THE TASK => Using the entries that follow, count the lines containing the word "nodes" and give that number by itself.

[INPUT MATERIAL — start]

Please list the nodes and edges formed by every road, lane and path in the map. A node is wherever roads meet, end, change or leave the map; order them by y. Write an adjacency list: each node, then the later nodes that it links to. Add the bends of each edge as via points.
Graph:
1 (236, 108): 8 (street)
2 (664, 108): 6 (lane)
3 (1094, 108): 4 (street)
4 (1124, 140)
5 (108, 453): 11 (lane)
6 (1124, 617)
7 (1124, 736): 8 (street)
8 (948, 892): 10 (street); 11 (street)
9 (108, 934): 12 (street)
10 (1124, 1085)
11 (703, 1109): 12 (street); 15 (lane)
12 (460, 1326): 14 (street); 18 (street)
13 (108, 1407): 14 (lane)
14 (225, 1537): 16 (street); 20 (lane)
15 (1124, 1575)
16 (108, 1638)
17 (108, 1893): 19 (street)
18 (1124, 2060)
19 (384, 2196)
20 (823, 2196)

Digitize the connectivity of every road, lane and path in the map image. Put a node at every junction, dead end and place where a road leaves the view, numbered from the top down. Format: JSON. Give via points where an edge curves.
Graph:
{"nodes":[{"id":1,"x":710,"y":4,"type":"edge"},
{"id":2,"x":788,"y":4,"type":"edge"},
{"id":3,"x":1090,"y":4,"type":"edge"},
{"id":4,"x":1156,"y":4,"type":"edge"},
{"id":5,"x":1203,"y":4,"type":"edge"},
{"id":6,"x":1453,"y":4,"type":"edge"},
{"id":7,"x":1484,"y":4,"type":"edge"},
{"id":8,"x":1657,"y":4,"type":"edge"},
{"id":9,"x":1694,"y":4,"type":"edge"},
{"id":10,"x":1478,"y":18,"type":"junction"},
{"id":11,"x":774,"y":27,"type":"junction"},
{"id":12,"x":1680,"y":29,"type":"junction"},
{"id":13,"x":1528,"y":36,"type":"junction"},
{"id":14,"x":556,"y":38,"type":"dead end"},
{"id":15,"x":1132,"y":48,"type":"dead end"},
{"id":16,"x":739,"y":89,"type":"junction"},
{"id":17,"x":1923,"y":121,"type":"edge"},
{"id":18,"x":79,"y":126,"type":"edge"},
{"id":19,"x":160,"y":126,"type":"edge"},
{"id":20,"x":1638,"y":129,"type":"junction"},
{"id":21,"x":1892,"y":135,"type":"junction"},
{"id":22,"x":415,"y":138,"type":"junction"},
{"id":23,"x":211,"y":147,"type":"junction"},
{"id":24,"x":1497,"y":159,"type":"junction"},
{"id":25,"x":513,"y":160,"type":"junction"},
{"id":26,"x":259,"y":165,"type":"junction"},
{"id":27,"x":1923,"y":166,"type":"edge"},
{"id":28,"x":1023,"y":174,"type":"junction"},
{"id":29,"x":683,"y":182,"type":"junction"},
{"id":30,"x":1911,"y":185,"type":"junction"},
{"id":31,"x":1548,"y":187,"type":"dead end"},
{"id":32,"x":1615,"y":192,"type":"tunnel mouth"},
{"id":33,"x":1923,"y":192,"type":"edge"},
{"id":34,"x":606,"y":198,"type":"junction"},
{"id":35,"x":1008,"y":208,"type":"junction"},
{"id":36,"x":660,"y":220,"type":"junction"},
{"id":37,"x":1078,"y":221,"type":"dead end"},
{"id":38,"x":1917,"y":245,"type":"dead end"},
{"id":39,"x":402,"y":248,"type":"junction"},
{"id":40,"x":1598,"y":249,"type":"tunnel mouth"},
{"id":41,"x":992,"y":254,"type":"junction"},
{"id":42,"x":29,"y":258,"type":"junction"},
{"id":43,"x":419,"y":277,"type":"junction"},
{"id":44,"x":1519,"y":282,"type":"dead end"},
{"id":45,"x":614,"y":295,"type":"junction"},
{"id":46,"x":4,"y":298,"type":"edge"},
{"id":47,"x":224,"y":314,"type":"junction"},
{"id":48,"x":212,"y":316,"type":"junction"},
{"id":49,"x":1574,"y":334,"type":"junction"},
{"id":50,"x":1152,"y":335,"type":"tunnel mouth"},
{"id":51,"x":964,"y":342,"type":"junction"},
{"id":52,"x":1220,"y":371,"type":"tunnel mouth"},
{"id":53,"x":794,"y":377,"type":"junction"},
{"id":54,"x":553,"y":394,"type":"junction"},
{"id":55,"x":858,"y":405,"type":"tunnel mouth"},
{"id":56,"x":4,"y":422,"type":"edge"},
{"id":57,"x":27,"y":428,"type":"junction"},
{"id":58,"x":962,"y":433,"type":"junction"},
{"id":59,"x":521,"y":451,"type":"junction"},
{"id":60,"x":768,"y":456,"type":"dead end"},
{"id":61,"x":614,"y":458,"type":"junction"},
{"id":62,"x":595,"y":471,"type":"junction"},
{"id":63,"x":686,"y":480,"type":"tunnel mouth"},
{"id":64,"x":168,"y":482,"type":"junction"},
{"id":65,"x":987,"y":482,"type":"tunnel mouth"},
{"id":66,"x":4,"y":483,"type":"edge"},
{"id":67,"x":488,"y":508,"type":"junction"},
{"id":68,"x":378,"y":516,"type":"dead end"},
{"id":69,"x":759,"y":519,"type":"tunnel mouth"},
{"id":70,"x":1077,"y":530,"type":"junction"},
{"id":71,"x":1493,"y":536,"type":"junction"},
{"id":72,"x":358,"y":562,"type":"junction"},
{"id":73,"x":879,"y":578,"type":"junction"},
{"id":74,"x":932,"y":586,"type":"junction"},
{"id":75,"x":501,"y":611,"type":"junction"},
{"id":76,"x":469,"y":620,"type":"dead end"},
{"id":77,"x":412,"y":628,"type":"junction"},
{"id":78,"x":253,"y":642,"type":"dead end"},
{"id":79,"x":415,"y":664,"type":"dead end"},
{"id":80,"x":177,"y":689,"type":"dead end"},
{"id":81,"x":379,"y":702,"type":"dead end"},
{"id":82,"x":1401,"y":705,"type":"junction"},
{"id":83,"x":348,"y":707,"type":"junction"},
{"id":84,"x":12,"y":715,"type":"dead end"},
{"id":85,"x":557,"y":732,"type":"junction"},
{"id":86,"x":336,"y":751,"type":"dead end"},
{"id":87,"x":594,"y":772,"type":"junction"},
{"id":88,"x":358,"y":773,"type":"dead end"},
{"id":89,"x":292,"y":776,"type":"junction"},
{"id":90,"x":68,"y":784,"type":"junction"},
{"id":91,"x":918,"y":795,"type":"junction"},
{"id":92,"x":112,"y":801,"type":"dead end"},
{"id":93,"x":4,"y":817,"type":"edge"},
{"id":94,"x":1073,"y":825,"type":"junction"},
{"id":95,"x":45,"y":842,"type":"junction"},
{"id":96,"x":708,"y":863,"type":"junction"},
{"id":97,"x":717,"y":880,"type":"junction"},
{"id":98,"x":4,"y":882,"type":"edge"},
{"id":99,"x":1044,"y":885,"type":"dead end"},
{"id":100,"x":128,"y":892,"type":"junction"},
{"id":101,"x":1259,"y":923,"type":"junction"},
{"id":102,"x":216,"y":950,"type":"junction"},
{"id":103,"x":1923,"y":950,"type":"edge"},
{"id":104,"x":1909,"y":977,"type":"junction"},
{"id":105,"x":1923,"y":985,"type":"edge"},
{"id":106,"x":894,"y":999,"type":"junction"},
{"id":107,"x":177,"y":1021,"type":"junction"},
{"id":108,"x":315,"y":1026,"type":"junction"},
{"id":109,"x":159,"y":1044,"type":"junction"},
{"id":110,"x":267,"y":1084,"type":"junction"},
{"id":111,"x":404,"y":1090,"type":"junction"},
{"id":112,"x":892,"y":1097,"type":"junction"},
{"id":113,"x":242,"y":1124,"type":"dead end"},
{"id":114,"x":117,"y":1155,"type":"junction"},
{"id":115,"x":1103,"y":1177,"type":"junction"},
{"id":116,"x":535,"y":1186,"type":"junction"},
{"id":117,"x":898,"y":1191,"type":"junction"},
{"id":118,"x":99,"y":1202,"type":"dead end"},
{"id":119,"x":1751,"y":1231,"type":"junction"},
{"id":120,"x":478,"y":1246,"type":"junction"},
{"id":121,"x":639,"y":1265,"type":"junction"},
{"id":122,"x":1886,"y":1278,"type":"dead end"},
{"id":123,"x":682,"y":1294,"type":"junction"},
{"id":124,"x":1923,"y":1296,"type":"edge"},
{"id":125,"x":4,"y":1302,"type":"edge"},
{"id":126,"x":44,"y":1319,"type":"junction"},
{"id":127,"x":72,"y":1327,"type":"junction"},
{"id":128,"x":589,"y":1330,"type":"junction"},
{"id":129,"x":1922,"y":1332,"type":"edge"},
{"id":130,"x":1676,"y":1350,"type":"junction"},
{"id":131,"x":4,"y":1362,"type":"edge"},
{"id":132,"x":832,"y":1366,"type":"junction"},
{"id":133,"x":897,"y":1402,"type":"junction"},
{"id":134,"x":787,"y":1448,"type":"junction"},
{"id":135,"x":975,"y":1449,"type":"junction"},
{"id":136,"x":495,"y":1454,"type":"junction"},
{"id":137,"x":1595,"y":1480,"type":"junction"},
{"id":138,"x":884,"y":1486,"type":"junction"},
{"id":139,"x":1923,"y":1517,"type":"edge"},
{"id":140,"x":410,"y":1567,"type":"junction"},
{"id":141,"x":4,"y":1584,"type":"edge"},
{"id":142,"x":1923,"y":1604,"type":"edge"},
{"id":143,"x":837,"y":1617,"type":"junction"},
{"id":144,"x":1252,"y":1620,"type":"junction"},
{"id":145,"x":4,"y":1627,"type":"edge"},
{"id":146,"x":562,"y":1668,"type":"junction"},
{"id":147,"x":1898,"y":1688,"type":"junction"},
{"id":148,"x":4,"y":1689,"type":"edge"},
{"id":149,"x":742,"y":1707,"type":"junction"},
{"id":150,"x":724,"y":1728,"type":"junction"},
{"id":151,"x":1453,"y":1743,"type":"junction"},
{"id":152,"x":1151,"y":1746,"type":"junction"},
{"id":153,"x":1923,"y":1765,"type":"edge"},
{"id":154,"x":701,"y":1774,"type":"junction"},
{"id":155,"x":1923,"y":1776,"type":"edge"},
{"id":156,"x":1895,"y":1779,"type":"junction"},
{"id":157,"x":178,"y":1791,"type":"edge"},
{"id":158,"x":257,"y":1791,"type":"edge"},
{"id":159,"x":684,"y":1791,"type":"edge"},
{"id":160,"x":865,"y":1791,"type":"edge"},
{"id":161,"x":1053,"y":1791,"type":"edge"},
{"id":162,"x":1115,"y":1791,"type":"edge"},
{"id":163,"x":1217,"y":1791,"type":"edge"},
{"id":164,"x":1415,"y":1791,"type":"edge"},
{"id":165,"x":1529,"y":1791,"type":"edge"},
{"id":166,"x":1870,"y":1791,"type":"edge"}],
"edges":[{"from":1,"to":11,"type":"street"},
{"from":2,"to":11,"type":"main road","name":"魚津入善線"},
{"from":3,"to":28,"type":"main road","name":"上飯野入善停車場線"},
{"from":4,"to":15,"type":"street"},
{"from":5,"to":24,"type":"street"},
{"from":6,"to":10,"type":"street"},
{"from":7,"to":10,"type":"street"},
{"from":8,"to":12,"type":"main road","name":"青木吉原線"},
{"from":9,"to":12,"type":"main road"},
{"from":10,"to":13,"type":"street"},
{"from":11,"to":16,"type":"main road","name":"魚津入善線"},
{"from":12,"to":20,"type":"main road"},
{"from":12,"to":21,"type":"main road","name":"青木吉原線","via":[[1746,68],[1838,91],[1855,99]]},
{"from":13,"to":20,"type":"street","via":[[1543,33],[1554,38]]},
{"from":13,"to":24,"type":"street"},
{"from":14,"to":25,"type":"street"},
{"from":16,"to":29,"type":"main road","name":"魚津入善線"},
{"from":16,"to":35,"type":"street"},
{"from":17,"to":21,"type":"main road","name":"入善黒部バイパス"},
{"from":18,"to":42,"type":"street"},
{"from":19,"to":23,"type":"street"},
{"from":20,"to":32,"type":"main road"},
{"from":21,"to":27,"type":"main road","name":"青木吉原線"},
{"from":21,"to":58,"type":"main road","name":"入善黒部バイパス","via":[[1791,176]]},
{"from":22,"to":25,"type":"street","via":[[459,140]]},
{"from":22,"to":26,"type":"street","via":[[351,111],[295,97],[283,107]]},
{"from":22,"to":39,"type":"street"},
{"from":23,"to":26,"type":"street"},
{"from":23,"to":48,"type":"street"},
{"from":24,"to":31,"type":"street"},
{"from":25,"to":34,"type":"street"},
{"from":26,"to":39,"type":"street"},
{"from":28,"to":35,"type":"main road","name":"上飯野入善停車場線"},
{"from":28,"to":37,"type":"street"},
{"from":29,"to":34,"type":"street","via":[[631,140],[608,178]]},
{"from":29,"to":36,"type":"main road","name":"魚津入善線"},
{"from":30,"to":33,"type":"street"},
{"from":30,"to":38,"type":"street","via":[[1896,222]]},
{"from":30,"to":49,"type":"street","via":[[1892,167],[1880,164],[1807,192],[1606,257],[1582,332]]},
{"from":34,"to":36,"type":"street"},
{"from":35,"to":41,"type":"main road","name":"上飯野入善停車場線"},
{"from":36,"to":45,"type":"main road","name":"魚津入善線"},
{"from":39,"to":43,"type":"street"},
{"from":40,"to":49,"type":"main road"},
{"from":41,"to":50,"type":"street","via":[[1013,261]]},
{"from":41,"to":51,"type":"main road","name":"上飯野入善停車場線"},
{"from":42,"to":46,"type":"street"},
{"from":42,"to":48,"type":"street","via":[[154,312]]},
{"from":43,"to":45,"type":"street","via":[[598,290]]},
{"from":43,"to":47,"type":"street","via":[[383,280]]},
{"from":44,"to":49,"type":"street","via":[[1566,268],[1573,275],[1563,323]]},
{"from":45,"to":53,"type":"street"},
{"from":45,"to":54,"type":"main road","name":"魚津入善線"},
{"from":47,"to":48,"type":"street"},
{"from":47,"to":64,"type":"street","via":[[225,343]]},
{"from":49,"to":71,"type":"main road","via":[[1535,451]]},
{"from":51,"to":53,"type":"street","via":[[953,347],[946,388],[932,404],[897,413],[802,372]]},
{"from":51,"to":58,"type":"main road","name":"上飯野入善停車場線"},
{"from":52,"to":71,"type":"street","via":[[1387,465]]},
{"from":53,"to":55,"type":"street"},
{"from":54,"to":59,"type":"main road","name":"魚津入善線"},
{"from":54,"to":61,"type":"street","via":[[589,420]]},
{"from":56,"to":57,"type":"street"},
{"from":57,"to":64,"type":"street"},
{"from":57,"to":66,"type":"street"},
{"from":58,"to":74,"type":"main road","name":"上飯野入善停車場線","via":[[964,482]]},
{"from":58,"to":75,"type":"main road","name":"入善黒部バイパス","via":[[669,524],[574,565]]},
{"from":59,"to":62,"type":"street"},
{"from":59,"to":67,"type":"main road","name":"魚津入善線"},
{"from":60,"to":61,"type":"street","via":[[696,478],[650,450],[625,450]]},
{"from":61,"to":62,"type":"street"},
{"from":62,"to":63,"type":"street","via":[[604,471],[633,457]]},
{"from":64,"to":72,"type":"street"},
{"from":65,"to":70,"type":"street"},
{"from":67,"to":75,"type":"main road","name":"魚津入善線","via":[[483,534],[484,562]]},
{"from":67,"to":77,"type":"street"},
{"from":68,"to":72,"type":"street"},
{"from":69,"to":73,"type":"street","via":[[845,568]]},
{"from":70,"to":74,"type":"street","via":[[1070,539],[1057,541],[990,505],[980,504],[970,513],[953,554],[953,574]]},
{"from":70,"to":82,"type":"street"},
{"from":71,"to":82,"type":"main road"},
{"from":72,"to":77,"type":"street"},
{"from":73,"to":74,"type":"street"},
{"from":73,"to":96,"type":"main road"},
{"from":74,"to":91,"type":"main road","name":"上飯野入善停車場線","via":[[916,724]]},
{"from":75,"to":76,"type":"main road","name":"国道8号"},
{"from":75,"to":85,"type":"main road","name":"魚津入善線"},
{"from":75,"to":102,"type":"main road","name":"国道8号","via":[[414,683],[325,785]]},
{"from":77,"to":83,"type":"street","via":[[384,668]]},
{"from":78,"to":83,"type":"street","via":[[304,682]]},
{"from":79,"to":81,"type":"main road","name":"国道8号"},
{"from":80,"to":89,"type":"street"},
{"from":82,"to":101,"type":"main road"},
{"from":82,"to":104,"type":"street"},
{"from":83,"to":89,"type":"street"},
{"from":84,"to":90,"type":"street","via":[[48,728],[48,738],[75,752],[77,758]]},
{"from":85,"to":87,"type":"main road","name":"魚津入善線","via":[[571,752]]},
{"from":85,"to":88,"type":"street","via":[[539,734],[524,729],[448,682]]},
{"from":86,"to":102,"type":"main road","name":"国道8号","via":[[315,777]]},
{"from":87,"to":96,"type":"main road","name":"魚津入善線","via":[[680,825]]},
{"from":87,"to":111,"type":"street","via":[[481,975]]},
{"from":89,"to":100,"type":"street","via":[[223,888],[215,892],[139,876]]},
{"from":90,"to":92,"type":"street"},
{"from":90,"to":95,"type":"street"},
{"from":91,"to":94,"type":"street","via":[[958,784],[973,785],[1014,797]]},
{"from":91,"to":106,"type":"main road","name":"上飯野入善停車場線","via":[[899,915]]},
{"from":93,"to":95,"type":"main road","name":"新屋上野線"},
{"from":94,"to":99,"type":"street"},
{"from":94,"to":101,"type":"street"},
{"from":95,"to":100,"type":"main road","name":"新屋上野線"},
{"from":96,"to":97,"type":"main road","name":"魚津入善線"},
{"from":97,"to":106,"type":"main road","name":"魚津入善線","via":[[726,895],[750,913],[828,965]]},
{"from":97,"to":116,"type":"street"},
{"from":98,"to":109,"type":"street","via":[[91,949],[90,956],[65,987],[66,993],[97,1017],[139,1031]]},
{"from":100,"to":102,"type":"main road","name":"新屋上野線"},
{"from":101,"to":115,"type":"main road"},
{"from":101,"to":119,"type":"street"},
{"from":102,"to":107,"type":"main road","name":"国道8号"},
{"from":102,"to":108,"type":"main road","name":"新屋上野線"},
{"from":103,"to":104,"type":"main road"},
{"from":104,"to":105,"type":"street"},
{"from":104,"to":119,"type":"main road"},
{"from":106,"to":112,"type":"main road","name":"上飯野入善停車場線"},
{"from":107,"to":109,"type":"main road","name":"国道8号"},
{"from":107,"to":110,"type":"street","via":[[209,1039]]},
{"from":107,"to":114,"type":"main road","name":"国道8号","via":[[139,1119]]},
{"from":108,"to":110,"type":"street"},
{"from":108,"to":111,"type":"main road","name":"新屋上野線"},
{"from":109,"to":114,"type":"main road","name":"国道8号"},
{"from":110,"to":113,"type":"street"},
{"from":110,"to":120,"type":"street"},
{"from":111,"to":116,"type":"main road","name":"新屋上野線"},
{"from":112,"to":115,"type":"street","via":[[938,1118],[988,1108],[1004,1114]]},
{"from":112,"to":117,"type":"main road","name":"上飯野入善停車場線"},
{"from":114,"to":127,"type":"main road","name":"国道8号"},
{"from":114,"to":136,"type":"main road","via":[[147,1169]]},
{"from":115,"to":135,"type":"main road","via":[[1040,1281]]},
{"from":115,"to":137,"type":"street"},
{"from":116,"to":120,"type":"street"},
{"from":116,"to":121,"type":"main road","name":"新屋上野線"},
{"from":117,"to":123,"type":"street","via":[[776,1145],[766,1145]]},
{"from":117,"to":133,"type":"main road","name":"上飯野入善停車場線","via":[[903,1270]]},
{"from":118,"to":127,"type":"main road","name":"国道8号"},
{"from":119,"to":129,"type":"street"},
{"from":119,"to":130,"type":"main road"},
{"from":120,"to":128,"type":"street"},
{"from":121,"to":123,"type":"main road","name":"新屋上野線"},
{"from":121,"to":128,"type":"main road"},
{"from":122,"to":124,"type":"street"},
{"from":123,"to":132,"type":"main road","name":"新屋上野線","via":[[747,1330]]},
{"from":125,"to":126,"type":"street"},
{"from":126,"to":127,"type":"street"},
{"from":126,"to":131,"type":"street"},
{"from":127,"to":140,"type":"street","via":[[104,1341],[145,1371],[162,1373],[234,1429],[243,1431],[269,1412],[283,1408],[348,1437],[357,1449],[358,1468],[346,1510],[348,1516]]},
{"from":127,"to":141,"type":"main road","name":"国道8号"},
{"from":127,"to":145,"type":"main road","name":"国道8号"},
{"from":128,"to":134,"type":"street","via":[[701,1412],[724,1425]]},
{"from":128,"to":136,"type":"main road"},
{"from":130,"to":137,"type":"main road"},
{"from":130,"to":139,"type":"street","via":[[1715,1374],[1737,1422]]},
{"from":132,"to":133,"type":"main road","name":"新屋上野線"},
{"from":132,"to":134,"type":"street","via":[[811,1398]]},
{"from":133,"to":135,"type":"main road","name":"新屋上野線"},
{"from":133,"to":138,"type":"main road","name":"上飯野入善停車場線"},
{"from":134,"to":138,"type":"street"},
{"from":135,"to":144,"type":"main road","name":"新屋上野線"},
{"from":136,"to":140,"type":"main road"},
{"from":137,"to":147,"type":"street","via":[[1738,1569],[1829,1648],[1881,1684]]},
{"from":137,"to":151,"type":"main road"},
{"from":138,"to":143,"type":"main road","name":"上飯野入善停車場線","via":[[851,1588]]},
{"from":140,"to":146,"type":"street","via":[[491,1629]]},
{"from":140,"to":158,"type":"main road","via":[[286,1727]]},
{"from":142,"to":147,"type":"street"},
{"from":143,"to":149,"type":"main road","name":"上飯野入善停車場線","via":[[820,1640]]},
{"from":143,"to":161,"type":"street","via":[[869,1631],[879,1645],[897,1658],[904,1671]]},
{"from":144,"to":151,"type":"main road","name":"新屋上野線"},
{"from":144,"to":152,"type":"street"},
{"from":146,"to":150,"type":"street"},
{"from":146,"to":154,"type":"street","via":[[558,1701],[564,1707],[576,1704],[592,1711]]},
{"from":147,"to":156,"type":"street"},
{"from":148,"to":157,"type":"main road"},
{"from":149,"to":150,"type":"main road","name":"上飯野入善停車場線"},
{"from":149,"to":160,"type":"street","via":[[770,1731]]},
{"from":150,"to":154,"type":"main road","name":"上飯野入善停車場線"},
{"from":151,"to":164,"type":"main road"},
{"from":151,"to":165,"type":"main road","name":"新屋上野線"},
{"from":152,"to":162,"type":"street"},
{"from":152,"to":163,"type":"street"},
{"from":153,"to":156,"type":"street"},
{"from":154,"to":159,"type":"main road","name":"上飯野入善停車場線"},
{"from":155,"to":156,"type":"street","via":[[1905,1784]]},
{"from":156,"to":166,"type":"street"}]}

[INPUT MATERIAL — finish]

TASK RESULT => 2